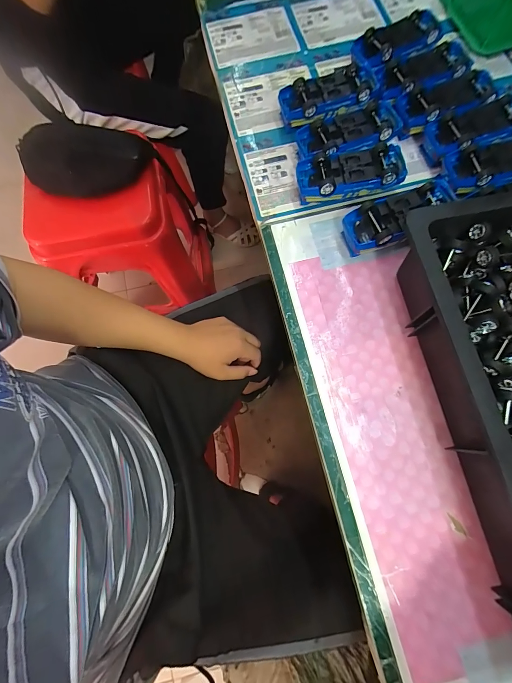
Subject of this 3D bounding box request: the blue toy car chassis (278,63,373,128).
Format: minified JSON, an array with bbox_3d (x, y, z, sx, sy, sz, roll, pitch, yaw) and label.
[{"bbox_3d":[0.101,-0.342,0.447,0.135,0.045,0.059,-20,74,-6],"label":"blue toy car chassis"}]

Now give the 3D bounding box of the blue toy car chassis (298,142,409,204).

--

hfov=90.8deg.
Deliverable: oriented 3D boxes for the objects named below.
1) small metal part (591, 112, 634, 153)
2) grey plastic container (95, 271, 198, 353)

...

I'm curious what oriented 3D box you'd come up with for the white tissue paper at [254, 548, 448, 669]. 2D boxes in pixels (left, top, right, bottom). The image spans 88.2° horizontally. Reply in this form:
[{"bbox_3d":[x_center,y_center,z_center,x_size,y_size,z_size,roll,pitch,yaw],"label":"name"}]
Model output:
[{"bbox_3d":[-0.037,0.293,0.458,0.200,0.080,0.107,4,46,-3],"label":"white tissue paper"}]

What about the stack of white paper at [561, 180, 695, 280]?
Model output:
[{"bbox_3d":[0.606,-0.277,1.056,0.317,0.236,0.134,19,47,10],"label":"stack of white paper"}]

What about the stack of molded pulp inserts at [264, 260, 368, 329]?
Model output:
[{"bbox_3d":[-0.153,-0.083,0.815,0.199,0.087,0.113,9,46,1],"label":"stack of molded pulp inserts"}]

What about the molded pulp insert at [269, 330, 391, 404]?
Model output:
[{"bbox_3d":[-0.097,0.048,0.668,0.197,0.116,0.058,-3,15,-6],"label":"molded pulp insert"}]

=== EXERCISE DETAILS ===
Go to the line in the material above that contains "Subject of this" and copy exactly from there through the line that contains "Now give the", stopping after it.

=== WRITTEN SOLUTION ===
Subject of this 3D bounding box request: the blue toy car chassis (278,63,373,128).
Format: minified JSON, an array with bbox_3d (x, y, z, sx, sy, sz, roll, pitch, yaw) and label.
[{"bbox_3d":[0.101,-0.342,0.447,0.135,0.045,0.059,-20,74,-6],"label":"blue toy car chassis"}]

Now give the 3D bounding box of the blue toy car chassis (298,142,409,204).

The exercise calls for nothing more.